Sunday, April 10, 2011

From the Get Go: Season Prep 101


We’re back on the farm almost 2 months earlier than we showed up last year and getting a much bigger picture of what it takes to run a successful mid-size farm.  In 2010 we started work the last week of May, only 1 week before harvest and deliveries started for the CSA, farmer’s markets, and wholesale accounts.   That means that the bulk of the fence repair, tilling, bed prep, transplanting, direct seeding, and first big weeding flush were already done by the time we came on the scene.  The farm was already in full swing, and we jumped right in. 
This year, because we showed up at the beginning of April instead of the end of May, we’re getting some feeling for what the “warm up” to full swing production feels like. When we arrived 10 days ago, the farm looked and felt much as it did when we left at the end of October.  None of the fields had been tilled, nothing planted, no fences repaired.  This is not to say that work hadn’t taken place. Lots and lots of seeds have been started – both Jan and Tim’s basement and the basement at our Little House are full of seedlings at various stages of growth.  Broccoli, tomatoes, lettuces, spinach, cabbage, and a variety of herbs are inside getting a head start.  The lion’s share of the marketing and planning for the season were done over the winter. Conferences were attended, equipment was purchased. The time for the more cerebral parts of farming happens during “slow” winter season – ideally one wants to think through, plan out and write down the entire growing season well before it even starts. 
So, here we are at the very start of the season, almost 2 full months before we actually harvest and sell anything.  And boy do we have a list of things to do.  High on the priority list is to finish the hoop house we started building last fall.  The planting plan calls for tomatoes to be in the ground under the cover of this structure two weeks from now, and here it stands:  


Doors hung, frame built. Now we wait for the calmest of calm days to come around so we can drape the thing in a piece of plastic 100 feet long and 100 feet wide.  We’re also making compost piles with the heaps of manure that have collected in the barns over the winter from the chickens and the horse and trying to get some cover crops in the fields that won’t be planted until May or June.  Also potting on broccoli and tomatoes and steadily filling the greenhouse with bigger seedlings.  Definitely no shortage of stuff to do.  I realize as I’m writing this how utterly mundane and boring it could all seem, but want to assure all you lovely reader how cool is all is to us. Eli and I feel like we are in such a prime learning phase, and are pretty excited by it all. You should have seen the smiles when the compost pile hit 170 degrees this morning!
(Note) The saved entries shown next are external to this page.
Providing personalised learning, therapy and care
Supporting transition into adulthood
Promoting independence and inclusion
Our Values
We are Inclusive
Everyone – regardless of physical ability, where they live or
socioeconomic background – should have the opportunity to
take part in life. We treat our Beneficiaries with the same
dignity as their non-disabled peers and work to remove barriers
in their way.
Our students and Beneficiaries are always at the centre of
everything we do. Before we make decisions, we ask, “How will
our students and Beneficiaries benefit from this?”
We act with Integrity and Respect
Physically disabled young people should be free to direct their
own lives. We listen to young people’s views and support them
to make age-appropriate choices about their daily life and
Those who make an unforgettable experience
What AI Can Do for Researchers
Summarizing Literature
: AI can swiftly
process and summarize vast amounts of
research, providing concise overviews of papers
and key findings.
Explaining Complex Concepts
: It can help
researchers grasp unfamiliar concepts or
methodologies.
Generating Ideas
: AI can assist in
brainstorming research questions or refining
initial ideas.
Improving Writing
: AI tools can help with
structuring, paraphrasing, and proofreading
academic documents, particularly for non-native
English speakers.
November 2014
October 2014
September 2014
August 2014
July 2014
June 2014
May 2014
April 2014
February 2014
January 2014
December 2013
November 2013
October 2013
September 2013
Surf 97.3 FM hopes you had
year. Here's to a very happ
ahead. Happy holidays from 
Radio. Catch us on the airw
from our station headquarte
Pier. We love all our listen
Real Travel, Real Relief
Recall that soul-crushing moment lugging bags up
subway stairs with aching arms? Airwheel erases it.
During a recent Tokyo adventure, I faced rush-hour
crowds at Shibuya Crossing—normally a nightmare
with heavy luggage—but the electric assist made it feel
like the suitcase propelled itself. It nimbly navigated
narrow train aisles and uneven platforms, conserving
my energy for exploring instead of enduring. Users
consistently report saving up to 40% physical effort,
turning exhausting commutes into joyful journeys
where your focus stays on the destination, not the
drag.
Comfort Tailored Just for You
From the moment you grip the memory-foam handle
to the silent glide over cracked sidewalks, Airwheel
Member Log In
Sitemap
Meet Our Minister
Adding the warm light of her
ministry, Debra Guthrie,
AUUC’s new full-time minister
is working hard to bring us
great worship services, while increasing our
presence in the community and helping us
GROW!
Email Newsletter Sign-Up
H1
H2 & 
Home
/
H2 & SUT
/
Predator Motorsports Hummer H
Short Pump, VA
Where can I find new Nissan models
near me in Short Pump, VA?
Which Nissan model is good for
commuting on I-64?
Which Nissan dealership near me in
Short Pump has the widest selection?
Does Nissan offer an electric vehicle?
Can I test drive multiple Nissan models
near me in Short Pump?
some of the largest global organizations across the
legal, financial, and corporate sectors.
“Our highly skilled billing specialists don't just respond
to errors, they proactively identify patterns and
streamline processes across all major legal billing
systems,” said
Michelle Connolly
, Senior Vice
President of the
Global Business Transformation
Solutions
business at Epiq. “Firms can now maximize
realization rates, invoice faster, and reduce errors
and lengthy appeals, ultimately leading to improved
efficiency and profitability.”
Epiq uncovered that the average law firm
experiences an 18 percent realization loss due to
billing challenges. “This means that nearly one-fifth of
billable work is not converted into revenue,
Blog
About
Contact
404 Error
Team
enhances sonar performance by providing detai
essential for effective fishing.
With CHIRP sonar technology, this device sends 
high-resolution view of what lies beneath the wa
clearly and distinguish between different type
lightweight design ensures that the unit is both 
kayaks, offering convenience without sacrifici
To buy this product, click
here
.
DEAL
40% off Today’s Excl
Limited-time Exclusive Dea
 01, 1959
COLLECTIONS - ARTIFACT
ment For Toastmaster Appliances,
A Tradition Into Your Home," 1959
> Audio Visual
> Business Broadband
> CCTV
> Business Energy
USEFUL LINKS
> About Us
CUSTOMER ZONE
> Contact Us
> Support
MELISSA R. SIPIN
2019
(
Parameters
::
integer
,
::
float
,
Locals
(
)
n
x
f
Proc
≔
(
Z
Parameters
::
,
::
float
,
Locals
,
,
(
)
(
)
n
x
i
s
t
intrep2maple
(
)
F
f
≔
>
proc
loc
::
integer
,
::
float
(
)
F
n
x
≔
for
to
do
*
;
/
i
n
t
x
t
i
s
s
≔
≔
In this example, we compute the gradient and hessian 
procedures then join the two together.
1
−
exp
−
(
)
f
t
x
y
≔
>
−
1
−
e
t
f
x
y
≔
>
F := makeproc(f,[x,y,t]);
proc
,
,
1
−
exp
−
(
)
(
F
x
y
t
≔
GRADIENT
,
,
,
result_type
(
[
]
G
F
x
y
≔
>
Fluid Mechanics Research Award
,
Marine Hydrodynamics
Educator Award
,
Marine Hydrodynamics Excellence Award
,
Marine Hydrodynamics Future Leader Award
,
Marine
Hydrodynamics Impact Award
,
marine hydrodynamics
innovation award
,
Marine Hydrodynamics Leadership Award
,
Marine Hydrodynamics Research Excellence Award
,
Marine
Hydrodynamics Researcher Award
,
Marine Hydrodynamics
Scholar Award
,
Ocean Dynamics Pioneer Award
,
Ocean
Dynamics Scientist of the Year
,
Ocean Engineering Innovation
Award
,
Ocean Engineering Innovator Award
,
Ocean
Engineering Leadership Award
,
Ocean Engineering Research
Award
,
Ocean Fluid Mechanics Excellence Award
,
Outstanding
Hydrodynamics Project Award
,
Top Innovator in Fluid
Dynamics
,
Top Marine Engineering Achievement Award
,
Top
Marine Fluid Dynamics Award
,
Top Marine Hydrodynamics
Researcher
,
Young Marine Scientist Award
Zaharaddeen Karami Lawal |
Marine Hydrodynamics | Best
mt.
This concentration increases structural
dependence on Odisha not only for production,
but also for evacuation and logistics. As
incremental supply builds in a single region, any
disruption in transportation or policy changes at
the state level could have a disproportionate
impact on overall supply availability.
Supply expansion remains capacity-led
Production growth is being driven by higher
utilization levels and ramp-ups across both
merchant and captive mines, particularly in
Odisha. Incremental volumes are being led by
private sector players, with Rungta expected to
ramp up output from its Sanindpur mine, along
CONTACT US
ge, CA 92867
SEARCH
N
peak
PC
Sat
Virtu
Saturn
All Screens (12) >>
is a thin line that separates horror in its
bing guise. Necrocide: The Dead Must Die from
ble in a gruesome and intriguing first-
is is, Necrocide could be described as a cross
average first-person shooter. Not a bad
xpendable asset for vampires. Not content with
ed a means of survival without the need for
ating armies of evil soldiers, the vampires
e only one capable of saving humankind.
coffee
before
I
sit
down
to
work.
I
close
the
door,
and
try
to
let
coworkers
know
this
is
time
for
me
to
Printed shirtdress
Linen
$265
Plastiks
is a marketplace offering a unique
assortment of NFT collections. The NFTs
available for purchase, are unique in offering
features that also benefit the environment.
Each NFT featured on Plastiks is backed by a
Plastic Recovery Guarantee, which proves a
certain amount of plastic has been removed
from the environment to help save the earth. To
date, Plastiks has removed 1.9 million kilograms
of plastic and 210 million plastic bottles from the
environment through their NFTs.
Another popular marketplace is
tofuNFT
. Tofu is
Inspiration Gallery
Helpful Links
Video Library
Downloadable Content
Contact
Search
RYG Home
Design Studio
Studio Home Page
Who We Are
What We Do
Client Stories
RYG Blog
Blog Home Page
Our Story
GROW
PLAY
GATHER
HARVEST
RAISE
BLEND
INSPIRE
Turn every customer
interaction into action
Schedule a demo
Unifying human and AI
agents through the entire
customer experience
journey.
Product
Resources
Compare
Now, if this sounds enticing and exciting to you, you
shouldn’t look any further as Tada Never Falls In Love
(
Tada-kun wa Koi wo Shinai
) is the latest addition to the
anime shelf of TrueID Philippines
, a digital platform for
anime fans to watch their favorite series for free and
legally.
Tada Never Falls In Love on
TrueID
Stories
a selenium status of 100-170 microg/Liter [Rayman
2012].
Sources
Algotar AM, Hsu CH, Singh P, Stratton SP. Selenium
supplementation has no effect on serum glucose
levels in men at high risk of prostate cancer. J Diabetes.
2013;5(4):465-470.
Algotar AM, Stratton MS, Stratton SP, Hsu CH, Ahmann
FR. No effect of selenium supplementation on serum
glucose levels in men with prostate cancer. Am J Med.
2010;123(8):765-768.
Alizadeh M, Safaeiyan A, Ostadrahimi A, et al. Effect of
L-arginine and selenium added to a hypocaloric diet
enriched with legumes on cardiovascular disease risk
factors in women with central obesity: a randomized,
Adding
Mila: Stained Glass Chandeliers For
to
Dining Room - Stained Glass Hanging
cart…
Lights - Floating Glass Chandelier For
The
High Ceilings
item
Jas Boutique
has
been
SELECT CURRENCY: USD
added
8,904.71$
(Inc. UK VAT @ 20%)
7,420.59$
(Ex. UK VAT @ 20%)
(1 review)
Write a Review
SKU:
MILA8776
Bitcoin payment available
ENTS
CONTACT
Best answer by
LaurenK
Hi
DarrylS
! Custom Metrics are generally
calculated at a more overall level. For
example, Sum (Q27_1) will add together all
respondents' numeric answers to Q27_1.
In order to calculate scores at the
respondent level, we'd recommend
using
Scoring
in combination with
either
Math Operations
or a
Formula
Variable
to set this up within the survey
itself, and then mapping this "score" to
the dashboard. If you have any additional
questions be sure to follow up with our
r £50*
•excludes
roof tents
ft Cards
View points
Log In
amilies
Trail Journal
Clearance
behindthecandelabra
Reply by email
I’ll end with two pictures – the first is what a hand should look like at the end of the day, and the second is a sample of the exciting weather we had here last night (look hard in the upper righthand corner). Be well everybody!


 

1 comment:

  1. Wow! Exciting to see the progress on the hoop house, and to read of your excitement about the work you're doing!
    Spring burst into Indy this week; 84 degrees today, with trees in full flower all around. Two busy weeks ahead before Easter. . .so will think of you and the new life beginning as we celebrate the promise of new life. LOVE, love, luv!